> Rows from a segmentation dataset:
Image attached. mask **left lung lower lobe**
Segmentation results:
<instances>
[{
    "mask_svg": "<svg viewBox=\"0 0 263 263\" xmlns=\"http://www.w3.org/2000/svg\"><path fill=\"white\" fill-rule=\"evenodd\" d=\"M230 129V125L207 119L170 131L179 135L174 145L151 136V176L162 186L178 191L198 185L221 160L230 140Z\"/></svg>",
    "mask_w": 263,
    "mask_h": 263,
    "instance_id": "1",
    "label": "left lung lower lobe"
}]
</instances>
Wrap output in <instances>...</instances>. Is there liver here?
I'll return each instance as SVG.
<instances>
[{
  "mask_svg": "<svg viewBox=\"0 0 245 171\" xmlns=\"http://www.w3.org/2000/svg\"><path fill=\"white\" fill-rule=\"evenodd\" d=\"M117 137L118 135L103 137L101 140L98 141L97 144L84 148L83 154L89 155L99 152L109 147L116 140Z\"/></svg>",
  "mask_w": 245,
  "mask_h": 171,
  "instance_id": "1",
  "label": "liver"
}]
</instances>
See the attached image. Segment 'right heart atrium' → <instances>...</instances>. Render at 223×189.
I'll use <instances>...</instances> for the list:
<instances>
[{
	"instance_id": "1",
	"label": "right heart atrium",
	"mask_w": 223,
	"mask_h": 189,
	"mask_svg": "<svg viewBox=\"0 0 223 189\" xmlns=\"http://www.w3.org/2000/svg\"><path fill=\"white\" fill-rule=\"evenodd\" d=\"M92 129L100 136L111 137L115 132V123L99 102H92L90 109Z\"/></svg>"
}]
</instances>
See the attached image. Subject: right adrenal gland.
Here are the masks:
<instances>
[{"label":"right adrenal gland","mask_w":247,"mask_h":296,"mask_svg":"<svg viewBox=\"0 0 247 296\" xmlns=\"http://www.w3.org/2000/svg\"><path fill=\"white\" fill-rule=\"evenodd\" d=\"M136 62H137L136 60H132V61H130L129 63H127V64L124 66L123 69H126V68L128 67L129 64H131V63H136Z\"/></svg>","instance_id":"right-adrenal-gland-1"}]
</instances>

> WHAT IS NEEDED: Gather every line of the material above that contains the string "lung", matching case exactly. Copy each of those lines in full.

> FINAL RESULT:
Image attached. mask **left lung lower lobe**
    "label": "left lung lower lobe"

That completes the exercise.